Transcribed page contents
++++
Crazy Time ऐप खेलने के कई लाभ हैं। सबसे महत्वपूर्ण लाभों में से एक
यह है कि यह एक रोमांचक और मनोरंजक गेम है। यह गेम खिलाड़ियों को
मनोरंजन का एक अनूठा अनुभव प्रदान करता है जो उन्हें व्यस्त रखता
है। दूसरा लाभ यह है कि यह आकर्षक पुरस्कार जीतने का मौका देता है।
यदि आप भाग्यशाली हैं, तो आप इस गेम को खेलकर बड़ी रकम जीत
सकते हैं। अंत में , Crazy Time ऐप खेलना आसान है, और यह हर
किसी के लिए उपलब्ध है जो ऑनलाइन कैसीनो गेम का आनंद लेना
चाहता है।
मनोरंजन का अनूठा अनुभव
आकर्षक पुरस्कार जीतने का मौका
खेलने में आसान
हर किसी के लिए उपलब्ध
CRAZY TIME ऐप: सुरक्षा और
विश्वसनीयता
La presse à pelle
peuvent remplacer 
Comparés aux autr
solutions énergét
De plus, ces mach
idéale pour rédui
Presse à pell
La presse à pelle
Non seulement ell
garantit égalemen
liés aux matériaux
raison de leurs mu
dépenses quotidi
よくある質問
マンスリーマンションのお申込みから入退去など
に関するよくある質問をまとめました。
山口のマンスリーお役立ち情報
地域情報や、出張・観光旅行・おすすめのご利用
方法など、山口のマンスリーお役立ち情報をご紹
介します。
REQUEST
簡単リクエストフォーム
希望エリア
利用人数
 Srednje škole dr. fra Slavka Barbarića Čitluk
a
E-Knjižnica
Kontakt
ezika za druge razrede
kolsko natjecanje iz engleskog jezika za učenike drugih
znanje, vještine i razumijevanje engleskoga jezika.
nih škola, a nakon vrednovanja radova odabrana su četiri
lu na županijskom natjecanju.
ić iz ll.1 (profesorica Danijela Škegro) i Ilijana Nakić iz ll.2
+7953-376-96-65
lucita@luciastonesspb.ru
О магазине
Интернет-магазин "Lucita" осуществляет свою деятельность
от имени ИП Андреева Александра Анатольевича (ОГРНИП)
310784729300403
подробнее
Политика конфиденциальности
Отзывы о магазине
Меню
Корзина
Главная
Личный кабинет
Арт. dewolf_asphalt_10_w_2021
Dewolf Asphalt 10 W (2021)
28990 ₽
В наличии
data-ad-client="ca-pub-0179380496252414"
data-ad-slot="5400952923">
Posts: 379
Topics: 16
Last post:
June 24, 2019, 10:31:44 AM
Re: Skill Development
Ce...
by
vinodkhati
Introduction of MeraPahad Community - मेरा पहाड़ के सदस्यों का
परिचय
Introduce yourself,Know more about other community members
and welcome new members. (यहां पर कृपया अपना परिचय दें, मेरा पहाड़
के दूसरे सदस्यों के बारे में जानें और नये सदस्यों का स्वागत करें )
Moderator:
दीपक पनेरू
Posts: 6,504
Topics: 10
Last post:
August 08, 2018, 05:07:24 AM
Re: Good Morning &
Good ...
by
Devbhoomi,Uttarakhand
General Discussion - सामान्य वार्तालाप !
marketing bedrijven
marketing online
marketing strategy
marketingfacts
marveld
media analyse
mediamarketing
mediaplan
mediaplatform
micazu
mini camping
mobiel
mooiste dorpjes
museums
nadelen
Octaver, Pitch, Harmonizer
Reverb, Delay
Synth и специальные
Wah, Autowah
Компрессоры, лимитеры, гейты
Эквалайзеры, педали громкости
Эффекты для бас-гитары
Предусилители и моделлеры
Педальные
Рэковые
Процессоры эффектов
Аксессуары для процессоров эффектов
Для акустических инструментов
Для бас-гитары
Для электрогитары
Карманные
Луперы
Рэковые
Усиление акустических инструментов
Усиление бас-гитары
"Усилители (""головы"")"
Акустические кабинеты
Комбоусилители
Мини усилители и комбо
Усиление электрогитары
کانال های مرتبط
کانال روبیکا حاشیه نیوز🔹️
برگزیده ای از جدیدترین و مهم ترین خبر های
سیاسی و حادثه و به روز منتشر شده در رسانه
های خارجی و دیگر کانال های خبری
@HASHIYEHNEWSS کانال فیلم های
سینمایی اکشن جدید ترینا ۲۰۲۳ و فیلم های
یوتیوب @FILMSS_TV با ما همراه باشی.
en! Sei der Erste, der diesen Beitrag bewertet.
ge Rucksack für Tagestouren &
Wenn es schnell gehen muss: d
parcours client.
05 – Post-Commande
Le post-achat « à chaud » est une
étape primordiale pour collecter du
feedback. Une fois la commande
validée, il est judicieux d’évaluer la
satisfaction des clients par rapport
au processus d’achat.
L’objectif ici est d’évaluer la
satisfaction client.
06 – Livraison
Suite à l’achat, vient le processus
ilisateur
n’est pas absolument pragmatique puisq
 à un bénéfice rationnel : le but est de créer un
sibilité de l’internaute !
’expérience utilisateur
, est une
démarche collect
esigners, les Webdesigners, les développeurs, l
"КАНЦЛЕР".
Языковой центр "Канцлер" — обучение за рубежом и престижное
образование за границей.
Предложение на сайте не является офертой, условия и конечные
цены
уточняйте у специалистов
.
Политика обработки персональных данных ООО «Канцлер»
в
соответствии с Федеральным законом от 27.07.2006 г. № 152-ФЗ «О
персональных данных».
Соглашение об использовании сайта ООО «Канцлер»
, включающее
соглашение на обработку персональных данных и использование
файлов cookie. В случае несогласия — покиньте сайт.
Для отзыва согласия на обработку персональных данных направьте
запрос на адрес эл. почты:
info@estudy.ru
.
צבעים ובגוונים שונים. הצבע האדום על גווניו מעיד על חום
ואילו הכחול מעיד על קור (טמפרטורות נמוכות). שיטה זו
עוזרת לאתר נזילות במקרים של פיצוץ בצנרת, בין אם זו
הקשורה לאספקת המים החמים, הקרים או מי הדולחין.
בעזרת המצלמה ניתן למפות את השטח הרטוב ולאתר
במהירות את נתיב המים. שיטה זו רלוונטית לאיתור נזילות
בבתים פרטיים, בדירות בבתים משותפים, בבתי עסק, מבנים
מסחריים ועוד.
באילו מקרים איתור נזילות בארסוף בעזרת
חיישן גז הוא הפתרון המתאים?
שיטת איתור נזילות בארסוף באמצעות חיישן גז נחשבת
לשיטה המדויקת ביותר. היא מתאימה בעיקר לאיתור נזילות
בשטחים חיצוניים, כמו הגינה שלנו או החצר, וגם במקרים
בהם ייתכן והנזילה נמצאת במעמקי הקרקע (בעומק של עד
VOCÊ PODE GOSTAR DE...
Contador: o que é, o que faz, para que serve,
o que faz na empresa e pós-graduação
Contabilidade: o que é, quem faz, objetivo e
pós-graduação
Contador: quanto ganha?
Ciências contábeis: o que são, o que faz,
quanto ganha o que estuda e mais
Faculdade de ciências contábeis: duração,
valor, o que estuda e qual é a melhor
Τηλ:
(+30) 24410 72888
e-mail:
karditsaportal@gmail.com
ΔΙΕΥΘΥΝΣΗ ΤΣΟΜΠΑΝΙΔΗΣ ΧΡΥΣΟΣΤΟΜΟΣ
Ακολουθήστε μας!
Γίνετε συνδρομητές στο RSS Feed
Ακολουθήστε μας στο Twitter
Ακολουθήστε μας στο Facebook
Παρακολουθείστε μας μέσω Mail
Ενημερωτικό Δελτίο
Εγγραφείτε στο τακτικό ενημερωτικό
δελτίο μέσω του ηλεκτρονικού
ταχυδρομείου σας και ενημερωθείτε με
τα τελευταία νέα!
++++
Required action
Go through the entries above and pull out each line with "jezika" in it.

Finished exercise
kolsko natjecanje iz engleskog jezika za učenike drugih
znanje, vještine i razumijevanje engleskoga jezika.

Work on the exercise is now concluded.